Interestingly, she argues further it is now appears that South Africa’s experiment in truth and reconciliation is hamstrung for lack of the added element of some kind of penance. Confession and pardon appear not to be enough. “Two years after the conclusion of the hearings, more and more victims are doubting that there can be any lasting peace without justice. Unless those who suffered see real material transformation in their lives, warns Bishop Tutu, ‘You can kiss reconciliation goodbye.'” Penance must be added to confession and pardon for meaningful community to be restored.

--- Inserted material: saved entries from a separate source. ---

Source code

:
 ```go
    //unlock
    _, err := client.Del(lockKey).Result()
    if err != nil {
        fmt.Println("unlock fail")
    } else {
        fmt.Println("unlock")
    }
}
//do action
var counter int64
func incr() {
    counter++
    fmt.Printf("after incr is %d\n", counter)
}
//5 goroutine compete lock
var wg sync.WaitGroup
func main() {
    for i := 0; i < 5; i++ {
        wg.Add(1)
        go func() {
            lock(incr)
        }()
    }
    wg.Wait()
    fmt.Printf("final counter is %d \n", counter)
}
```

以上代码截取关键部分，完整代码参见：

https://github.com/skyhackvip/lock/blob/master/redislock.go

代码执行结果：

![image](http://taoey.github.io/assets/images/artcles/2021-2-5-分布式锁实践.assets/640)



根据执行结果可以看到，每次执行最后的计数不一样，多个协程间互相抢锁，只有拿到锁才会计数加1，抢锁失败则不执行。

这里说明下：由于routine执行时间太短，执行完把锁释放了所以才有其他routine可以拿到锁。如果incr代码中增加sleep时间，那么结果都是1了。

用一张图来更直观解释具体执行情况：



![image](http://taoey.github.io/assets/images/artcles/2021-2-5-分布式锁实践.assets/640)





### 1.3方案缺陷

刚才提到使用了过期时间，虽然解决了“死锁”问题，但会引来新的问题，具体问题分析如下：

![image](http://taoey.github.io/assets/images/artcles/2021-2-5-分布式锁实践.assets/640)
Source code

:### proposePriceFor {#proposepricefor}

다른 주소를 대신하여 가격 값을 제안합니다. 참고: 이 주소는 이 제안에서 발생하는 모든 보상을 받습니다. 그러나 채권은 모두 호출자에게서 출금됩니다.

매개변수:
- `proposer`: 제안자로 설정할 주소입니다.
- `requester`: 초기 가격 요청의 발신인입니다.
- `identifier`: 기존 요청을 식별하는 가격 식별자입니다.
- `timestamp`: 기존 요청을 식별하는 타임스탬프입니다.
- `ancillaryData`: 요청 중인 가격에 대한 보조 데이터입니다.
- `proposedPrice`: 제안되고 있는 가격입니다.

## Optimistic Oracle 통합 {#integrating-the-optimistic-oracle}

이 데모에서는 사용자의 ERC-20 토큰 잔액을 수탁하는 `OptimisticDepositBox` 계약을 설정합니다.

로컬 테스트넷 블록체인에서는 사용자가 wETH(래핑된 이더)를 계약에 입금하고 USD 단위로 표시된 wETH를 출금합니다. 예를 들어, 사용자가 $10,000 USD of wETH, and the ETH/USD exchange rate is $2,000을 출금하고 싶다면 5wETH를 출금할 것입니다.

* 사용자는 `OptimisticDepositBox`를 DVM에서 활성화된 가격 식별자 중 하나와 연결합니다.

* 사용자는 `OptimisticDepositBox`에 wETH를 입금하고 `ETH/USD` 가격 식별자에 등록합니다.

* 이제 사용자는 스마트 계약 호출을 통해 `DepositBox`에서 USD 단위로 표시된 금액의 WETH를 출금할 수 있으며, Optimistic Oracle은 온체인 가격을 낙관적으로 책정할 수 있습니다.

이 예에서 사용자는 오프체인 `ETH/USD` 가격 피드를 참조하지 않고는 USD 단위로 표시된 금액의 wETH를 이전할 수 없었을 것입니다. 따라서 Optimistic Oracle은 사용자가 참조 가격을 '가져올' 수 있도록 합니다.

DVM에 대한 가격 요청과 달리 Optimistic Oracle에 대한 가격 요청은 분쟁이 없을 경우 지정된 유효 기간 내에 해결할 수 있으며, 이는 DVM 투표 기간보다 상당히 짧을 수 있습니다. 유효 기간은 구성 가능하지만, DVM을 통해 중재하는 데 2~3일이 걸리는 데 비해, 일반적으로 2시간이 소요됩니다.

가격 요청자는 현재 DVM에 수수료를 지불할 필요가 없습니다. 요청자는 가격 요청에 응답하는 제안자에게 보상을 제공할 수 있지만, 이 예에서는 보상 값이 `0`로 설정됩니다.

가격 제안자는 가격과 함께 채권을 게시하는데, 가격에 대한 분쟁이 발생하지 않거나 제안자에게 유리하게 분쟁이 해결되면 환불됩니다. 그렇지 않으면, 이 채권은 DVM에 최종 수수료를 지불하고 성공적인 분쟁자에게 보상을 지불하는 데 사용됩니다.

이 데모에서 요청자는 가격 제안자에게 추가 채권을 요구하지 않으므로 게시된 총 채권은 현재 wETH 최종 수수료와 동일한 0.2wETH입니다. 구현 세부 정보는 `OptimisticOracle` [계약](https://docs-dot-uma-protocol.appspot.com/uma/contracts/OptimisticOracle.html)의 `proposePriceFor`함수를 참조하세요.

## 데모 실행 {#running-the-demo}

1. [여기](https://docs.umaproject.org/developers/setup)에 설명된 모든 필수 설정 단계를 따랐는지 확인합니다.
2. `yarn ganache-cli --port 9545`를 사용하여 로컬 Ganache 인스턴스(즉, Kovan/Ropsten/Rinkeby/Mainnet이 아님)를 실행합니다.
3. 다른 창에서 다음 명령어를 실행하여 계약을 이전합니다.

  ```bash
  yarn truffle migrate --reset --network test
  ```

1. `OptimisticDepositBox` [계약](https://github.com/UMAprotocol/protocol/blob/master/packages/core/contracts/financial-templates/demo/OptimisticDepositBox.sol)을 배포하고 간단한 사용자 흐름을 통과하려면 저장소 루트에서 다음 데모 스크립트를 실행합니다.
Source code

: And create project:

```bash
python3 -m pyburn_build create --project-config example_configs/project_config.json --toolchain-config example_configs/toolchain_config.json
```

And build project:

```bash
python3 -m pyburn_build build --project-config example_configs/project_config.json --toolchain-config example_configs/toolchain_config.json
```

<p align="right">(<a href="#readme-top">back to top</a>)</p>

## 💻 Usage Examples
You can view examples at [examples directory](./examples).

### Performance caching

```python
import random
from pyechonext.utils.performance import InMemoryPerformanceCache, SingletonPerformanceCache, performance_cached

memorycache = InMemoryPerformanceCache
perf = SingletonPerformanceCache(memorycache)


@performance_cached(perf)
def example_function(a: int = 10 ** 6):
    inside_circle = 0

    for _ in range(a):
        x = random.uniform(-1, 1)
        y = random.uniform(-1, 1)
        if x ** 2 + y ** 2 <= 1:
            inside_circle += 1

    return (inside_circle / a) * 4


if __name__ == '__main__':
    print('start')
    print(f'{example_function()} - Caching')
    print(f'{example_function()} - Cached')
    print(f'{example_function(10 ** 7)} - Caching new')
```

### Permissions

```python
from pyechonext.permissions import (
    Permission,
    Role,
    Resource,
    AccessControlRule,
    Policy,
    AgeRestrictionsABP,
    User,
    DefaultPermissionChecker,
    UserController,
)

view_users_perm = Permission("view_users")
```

Those who look into Brown Taylor’s books of sermons with an appreciation for her poetry will not be disappointed. Her section on sin in “Genesis,” ch. 2, is alone worth the price of the book. “The snake was a marvelous creature, with a tongue like a pink silk banner that rippled as he spoke” — vintage Brown Taylor. In these pages her fans will be surprised and pleased to learn quite a bit about her life, a subject about which the usually less-than-forthcoming preacher is very open. It is not confessional material; merely helpful background. The book is an insightful delight. There is plenty here for the preacher to glean from and any Christian concerned in the least about ethics to be instructed by. To buy such a book and not to read it would be — well — a sin.